Le logement social français est conforme au droit communautaire

L’organisation du logement social français est conforme au droit communautaire relatif aux services d'intérêt général

Dans le cadre de la « mission interministérielle relative à la prise en compte des spécificités d’intérêt général dans la transposition de la directive services et l’application du droit communautaire des aides d’état », Michel Thierry, Inspecteur général de l'Action sociale, Alain Bobon, Inspecteur général des Finances et Rémi Duchêne, Inspecteur général de l'Administration ont remis leur rapport, le 10 mars dernier, aux ministres commanditaires, Michèle Alliot-Marie, Brice Hortefeux et Eric Woerth.

Le rapport établit des orientations et des préconisations pour mieux sécuriser le fonctionnement et le financement public des services d’intérêt général dans le cadre de la transposition en France de la directive   « services » courant 2009 et de l’évaluation de la décision communautaire de novembre 2005 relative aux aides d’état aux services publics.

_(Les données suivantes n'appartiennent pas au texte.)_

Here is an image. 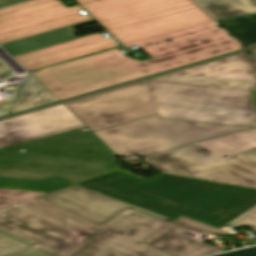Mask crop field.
Returning a JSON list of instances; mask_svg holds the SVG:
<instances>
[{
	"label": "crop field",
	"mask_w": 256,
	"mask_h": 256,
	"mask_svg": "<svg viewBox=\"0 0 256 256\" xmlns=\"http://www.w3.org/2000/svg\"><path fill=\"white\" fill-rule=\"evenodd\" d=\"M217 26L212 21L123 44L126 48L143 47L153 58L146 61L127 58L119 47L33 71L32 75L61 100L242 49Z\"/></svg>",
	"instance_id": "1"
},
{
	"label": "crop field",
	"mask_w": 256,
	"mask_h": 256,
	"mask_svg": "<svg viewBox=\"0 0 256 256\" xmlns=\"http://www.w3.org/2000/svg\"><path fill=\"white\" fill-rule=\"evenodd\" d=\"M96 131L153 114L256 127L250 91L142 81L63 104Z\"/></svg>",
	"instance_id": "2"
},
{
	"label": "crop field",
	"mask_w": 256,
	"mask_h": 256,
	"mask_svg": "<svg viewBox=\"0 0 256 256\" xmlns=\"http://www.w3.org/2000/svg\"><path fill=\"white\" fill-rule=\"evenodd\" d=\"M77 185L173 219L249 226L256 233L254 189L163 173L143 181L119 171Z\"/></svg>",
	"instance_id": "3"
},
{
	"label": "crop field",
	"mask_w": 256,
	"mask_h": 256,
	"mask_svg": "<svg viewBox=\"0 0 256 256\" xmlns=\"http://www.w3.org/2000/svg\"><path fill=\"white\" fill-rule=\"evenodd\" d=\"M79 6L33 0L0 10V45L28 71L115 45L95 33L76 38L73 27L94 22Z\"/></svg>",
	"instance_id": "4"
},
{
	"label": "crop field",
	"mask_w": 256,
	"mask_h": 256,
	"mask_svg": "<svg viewBox=\"0 0 256 256\" xmlns=\"http://www.w3.org/2000/svg\"><path fill=\"white\" fill-rule=\"evenodd\" d=\"M81 128L63 105L21 115L0 122V151L114 162L116 154Z\"/></svg>",
	"instance_id": "5"
},
{
	"label": "crop field",
	"mask_w": 256,
	"mask_h": 256,
	"mask_svg": "<svg viewBox=\"0 0 256 256\" xmlns=\"http://www.w3.org/2000/svg\"><path fill=\"white\" fill-rule=\"evenodd\" d=\"M198 143L220 155L237 153L256 147V129ZM147 164L159 172L256 189V151L253 150L224 159L192 144L149 157Z\"/></svg>",
	"instance_id": "6"
},
{
	"label": "crop field",
	"mask_w": 256,
	"mask_h": 256,
	"mask_svg": "<svg viewBox=\"0 0 256 256\" xmlns=\"http://www.w3.org/2000/svg\"><path fill=\"white\" fill-rule=\"evenodd\" d=\"M121 44L212 21L190 0H77Z\"/></svg>",
	"instance_id": "7"
},
{
	"label": "crop field",
	"mask_w": 256,
	"mask_h": 256,
	"mask_svg": "<svg viewBox=\"0 0 256 256\" xmlns=\"http://www.w3.org/2000/svg\"><path fill=\"white\" fill-rule=\"evenodd\" d=\"M118 169L108 162L0 152V188L50 193Z\"/></svg>",
	"instance_id": "8"
},
{
	"label": "crop field",
	"mask_w": 256,
	"mask_h": 256,
	"mask_svg": "<svg viewBox=\"0 0 256 256\" xmlns=\"http://www.w3.org/2000/svg\"><path fill=\"white\" fill-rule=\"evenodd\" d=\"M245 127L160 119L149 116L94 132L117 155L148 156L196 140L221 135Z\"/></svg>",
	"instance_id": "9"
},
{
	"label": "crop field",
	"mask_w": 256,
	"mask_h": 256,
	"mask_svg": "<svg viewBox=\"0 0 256 256\" xmlns=\"http://www.w3.org/2000/svg\"><path fill=\"white\" fill-rule=\"evenodd\" d=\"M167 225L124 211L65 256H170L144 243Z\"/></svg>",
	"instance_id": "10"
},
{
	"label": "crop field",
	"mask_w": 256,
	"mask_h": 256,
	"mask_svg": "<svg viewBox=\"0 0 256 256\" xmlns=\"http://www.w3.org/2000/svg\"><path fill=\"white\" fill-rule=\"evenodd\" d=\"M0 228L62 256L96 232L72 220L55 222L19 204L0 210Z\"/></svg>",
	"instance_id": "11"
},
{
	"label": "crop field",
	"mask_w": 256,
	"mask_h": 256,
	"mask_svg": "<svg viewBox=\"0 0 256 256\" xmlns=\"http://www.w3.org/2000/svg\"><path fill=\"white\" fill-rule=\"evenodd\" d=\"M150 80L256 90V57L242 53Z\"/></svg>",
	"instance_id": "12"
},
{
	"label": "crop field",
	"mask_w": 256,
	"mask_h": 256,
	"mask_svg": "<svg viewBox=\"0 0 256 256\" xmlns=\"http://www.w3.org/2000/svg\"><path fill=\"white\" fill-rule=\"evenodd\" d=\"M38 198L99 226L104 225L123 209H132L167 223L173 220L77 185Z\"/></svg>",
	"instance_id": "13"
},
{
	"label": "crop field",
	"mask_w": 256,
	"mask_h": 256,
	"mask_svg": "<svg viewBox=\"0 0 256 256\" xmlns=\"http://www.w3.org/2000/svg\"><path fill=\"white\" fill-rule=\"evenodd\" d=\"M245 47L256 44V0H192Z\"/></svg>",
	"instance_id": "14"
},
{
	"label": "crop field",
	"mask_w": 256,
	"mask_h": 256,
	"mask_svg": "<svg viewBox=\"0 0 256 256\" xmlns=\"http://www.w3.org/2000/svg\"><path fill=\"white\" fill-rule=\"evenodd\" d=\"M187 231L167 226L146 243L172 256H202L223 251L183 236Z\"/></svg>",
	"instance_id": "15"
},
{
	"label": "crop field",
	"mask_w": 256,
	"mask_h": 256,
	"mask_svg": "<svg viewBox=\"0 0 256 256\" xmlns=\"http://www.w3.org/2000/svg\"><path fill=\"white\" fill-rule=\"evenodd\" d=\"M57 100L58 99L52 95L40 82L30 75L28 76L10 114Z\"/></svg>",
	"instance_id": "16"
},
{
	"label": "crop field",
	"mask_w": 256,
	"mask_h": 256,
	"mask_svg": "<svg viewBox=\"0 0 256 256\" xmlns=\"http://www.w3.org/2000/svg\"><path fill=\"white\" fill-rule=\"evenodd\" d=\"M19 204L58 222H64L68 219H72L93 230L99 227L37 198Z\"/></svg>",
	"instance_id": "17"
},
{
	"label": "crop field",
	"mask_w": 256,
	"mask_h": 256,
	"mask_svg": "<svg viewBox=\"0 0 256 256\" xmlns=\"http://www.w3.org/2000/svg\"><path fill=\"white\" fill-rule=\"evenodd\" d=\"M33 245L36 244L0 229V256H12Z\"/></svg>",
	"instance_id": "18"
},
{
	"label": "crop field",
	"mask_w": 256,
	"mask_h": 256,
	"mask_svg": "<svg viewBox=\"0 0 256 256\" xmlns=\"http://www.w3.org/2000/svg\"><path fill=\"white\" fill-rule=\"evenodd\" d=\"M44 195L43 193L25 192L17 190L0 189V209L29 200L38 196Z\"/></svg>",
	"instance_id": "19"
},
{
	"label": "crop field",
	"mask_w": 256,
	"mask_h": 256,
	"mask_svg": "<svg viewBox=\"0 0 256 256\" xmlns=\"http://www.w3.org/2000/svg\"><path fill=\"white\" fill-rule=\"evenodd\" d=\"M178 221H181V222H184V223H186V224H189V225L198 227V228H200V229H203V230L212 232V233H214V234H219V235H226V234H228V233H226V232H223V231H220V230H217V229H214V228L205 226V225H203V224L194 222V221H192V220H189V219H186V218H183V217L179 218Z\"/></svg>",
	"instance_id": "20"
},
{
	"label": "crop field",
	"mask_w": 256,
	"mask_h": 256,
	"mask_svg": "<svg viewBox=\"0 0 256 256\" xmlns=\"http://www.w3.org/2000/svg\"><path fill=\"white\" fill-rule=\"evenodd\" d=\"M17 256H58L42 248L36 247Z\"/></svg>",
	"instance_id": "21"
},
{
	"label": "crop field",
	"mask_w": 256,
	"mask_h": 256,
	"mask_svg": "<svg viewBox=\"0 0 256 256\" xmlns=\"http://www.w3.org/2000/svg\"><path fill=\"white\" fill-rule=\"evenodd\" d=\"M20 88H21V86H18V89L13 93L11 100L0 102V117L8 114L10 107H11L18 91L20 90Z\"/></svg>",
	"instance_id": "22"
},
{
	"label": "crop field",
	"mask_w": 256,
	"mask_h": 256,
	"mask_svg": "<svg viewBox=\"0 0 256 256\" xmlns=\"http://www.w3.org/2000/svg\"><path fill=\"white\" fill-rule=\"evenodd\" d=\"M218 256H256V247L232 253L222 254Z\"/></svg>",
	"instance_id": "23"
},
{
	"label": "crop field",
	"mask_w": 256,
	"mask_h": 256,
	"mask_svg": "<svg viewBox=\"0 0 256 256\" xmlns=\"http://www.w3.org/2000/svg\"><path fill=\"white\" fill-rule=\"evenodd\" d=\"M9 73H11V70L0 61V81L4 80Z\"/></svg>",
	"instance_id": "24"
},
{
	"label": "crop field",
	"mask_w": 256,
	"mask_h": 256,
	"mask_svg": "<svg viewBox=\"0 0 256 256\" xmlns=\"http://www.w3.org/2000/svg\"><path fill=\"white\" fill-rule=\"evenodd\" d=\"M172 224H175V225H177V226H180V227H183V228L189 229V230L194 231V232H197V233H199V232L203 231V230H200V229H197V228H195V227H192V226H189V225L183 224V223L178 222V221H176V222H174V223H172ZM201 233H202V232H201Z\"/></svg>",
	"instance_id": "25"
},
{
	"label": "crop field",
	"mask_w": 256,
	"mask_h": 256,
	"mask_svg": "<svg viewBox=\"0 0 256 256\" xmlns=\"http://www.w3.org/2000/svg\"><path fill=\"white\" fill-rule=\"evenodd\" d=\"M22 1H25V0H0V8L11 5V4H15L18 2H22Z\"/></svg>",
	"instance_id": "26"
},
{
	"label": "crop field",
	"mask_w": 256,
	"mask_h": 256,
	"mask_svg": "<svg viewBox=\"0 0 256 256\" xmlns=\"http://www.w3.org/2000/svg\"><path fill=\"white\" fill-rule=\"evenodd\" d=\"M119 171H122V172H125V173H127V174H130V175H133V176H135V177H138V176L134 175L133 173H131V172H129V171H126V170H124V169H121V170H119ZM138 178H141V177H138ZM141 179H143V178H141ZM143 180H146V179H143Z\"/></svg>",
	"instance_id": "27"
},
{
	"label": "crop field",
	"mask_w": 256,
	"mask_h": 256,
	"mask_svg": "<svg viewBox=\"0 0 256 256\" xmlns=\"http://www.w3.org/2000/svg\"><path fill=\"white\" fill-rule=\"evenodd\" d=\"M251 52L256 53V49L255 50H251Z\"/></svg>",
	"instance_id": "28"
}]
</instances>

L'Union sociale pour l'habitat se félicite des conclusions de ce rapport relatives au service d'intérêt général du logement social. Son exclusion de la directive « services » est clairement acquise selon les rapporteurs. Le « bloc législatif » qui s’applique aux organismes Hlm remplit sans équivoque les conditions d’exclusion du champ d’application de la directive établie à son article 2.2.j, notamment celle de mandatement par l'Etat.

Le mandat législatif dont bénéficient les organismes Hlm justifie en effet l’acceptation de leur situation particulière au regard du droit du marché intérieur, mais aussi du droit de la concurrence et l'application de la clause de primauté de l'accomplissement de leur mission d'intérêt général établie à l'article 86.2 du Traité.

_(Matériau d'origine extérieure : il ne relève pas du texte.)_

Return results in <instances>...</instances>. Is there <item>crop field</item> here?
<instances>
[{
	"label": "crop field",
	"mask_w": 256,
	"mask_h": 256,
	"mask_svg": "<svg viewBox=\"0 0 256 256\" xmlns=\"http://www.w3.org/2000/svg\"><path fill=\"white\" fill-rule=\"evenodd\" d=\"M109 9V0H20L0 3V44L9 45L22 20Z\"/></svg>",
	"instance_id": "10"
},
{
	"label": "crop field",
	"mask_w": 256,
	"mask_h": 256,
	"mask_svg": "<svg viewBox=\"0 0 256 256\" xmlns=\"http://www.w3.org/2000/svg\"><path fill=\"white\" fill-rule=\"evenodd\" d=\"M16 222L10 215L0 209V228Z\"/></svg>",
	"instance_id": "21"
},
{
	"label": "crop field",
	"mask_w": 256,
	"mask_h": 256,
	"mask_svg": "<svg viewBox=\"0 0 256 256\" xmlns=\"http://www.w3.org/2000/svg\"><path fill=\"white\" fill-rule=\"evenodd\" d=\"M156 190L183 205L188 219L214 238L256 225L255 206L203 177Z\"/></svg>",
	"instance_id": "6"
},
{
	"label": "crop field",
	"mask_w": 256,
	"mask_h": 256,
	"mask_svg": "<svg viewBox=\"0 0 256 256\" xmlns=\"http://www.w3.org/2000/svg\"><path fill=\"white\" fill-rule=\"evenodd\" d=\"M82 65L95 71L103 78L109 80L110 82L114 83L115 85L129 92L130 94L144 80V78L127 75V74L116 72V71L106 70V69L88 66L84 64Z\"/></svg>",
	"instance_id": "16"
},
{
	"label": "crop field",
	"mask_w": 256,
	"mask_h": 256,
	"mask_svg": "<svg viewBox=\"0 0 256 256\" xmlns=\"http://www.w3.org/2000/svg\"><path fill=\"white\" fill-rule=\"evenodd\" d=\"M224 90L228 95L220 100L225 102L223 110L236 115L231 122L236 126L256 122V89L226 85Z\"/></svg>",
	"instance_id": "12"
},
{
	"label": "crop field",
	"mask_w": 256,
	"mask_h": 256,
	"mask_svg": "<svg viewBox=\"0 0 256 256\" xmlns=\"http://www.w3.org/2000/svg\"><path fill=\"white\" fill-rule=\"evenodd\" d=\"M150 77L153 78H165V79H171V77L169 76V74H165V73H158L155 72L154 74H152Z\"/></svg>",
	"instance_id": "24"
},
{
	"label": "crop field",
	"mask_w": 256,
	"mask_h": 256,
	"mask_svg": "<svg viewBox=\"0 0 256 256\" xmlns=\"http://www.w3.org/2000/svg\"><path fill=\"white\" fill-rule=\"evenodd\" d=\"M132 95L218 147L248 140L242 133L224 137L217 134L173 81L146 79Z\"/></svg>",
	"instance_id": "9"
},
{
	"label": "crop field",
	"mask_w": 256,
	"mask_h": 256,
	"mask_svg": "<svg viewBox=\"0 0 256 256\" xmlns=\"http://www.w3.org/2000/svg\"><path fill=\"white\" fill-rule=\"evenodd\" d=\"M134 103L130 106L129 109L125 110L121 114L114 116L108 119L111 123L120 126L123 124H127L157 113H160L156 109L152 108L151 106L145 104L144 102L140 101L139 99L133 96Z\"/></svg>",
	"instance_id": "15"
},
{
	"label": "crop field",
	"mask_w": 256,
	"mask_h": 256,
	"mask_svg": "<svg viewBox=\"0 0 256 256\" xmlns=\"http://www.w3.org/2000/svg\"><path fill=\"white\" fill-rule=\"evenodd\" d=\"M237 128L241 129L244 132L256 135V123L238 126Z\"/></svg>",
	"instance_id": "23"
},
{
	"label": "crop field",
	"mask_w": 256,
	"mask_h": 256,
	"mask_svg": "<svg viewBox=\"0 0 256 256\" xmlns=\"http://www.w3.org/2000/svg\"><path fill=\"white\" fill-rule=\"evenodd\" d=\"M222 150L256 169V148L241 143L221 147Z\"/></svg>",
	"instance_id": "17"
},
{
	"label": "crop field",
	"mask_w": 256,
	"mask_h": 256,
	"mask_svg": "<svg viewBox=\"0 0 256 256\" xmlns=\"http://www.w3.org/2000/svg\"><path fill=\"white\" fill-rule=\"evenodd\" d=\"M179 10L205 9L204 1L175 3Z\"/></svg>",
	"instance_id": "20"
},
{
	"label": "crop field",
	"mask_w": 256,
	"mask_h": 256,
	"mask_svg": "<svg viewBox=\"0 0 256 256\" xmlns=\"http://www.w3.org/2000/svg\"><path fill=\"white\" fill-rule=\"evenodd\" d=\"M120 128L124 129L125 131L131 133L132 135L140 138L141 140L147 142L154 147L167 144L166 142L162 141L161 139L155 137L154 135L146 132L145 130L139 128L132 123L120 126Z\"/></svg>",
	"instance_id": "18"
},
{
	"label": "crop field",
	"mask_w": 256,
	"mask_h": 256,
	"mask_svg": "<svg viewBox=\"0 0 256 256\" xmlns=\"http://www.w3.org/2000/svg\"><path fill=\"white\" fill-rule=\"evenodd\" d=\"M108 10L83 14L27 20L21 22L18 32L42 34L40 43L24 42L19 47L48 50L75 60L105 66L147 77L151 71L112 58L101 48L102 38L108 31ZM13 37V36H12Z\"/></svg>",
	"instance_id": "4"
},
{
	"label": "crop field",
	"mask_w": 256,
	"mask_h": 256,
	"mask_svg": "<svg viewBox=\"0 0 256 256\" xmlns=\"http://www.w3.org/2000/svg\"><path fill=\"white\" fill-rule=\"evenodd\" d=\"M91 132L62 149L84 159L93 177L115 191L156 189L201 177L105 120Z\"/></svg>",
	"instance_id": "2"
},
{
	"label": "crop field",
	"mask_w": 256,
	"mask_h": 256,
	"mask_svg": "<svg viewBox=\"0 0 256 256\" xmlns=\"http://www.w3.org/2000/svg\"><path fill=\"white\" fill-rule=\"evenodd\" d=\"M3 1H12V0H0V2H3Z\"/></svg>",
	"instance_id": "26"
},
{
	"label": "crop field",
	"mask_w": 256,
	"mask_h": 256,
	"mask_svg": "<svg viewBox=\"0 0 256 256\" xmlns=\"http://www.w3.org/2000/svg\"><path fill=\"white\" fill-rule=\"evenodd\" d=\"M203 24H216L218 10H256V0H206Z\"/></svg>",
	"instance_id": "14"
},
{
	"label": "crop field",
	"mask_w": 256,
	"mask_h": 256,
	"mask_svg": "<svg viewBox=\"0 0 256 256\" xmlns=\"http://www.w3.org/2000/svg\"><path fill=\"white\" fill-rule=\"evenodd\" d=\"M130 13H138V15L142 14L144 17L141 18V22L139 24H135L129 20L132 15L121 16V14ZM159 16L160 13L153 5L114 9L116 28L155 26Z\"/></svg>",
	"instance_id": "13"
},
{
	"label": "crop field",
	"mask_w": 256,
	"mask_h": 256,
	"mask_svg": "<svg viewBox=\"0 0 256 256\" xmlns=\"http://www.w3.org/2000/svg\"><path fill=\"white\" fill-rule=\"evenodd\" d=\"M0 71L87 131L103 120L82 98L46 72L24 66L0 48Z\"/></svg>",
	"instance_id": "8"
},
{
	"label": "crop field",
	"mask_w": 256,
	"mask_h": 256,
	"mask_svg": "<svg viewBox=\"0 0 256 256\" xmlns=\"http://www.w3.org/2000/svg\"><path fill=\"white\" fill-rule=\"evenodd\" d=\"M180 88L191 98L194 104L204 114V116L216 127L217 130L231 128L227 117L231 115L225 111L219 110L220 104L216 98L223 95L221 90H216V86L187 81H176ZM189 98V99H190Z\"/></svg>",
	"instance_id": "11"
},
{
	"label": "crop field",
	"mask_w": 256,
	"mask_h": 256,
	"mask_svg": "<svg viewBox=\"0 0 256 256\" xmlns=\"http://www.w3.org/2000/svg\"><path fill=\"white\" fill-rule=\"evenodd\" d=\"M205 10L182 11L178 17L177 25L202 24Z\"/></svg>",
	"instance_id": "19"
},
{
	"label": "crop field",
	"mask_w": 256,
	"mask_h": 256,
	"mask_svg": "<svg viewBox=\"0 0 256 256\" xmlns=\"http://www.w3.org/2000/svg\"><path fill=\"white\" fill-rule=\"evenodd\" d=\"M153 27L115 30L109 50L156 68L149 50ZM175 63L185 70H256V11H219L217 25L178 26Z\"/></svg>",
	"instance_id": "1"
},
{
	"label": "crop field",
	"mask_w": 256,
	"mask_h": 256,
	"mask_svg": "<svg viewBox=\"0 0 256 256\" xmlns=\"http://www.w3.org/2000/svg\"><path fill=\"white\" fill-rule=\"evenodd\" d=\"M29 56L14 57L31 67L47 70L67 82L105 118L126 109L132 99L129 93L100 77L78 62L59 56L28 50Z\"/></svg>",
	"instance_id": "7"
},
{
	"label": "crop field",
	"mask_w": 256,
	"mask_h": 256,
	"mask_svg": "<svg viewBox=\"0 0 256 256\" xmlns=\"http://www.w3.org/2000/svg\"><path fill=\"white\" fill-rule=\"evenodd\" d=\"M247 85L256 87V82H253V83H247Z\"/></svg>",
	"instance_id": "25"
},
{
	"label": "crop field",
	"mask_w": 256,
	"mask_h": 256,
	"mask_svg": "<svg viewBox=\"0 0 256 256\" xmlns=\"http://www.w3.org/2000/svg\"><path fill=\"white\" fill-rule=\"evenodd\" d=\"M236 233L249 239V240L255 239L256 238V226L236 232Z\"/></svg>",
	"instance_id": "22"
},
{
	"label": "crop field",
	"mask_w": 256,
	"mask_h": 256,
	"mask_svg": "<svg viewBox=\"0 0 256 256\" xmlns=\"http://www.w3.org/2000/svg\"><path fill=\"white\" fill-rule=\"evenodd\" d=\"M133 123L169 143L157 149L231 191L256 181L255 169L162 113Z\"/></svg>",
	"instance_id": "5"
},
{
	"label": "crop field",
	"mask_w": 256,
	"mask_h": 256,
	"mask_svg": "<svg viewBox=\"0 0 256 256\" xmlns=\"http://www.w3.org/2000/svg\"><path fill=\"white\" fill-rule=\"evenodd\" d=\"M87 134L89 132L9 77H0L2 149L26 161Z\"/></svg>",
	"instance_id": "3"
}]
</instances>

L’examen de l’application de la décision communautaire adoptée en 2005 permettant de reconnaître comme compatibles a priori les aides d’Etat accordées aux entreprises de logement social (paquet Monti Kroes), démontre également, selon le rapport, la compatibilité de l’organisation et du financement du secteur Hlm avec les exigences communautaires de transparence, de nécessité, de proportionnalité et de juste compensation.

L’Union sociale pour l’habitat veillera à ce que ces conclusions soient reprises dans le projet de loi de transposition de la directive « services » ainsi que dans l’évaluation par les autorités européennes de la décision relative aux aides d’état aux services d'intérêt général.

La sécurité juridique en droit communautaire d'un secteur logeant en France 10 millions de citoyens européens est une exigence politique incontournable, de surcroît aujourd'hui, eu égard à son rôle d'amortisseur social de la crise économique et financière et à la fonction contracyclique qu'il assure en matière de croissance et d'emploi.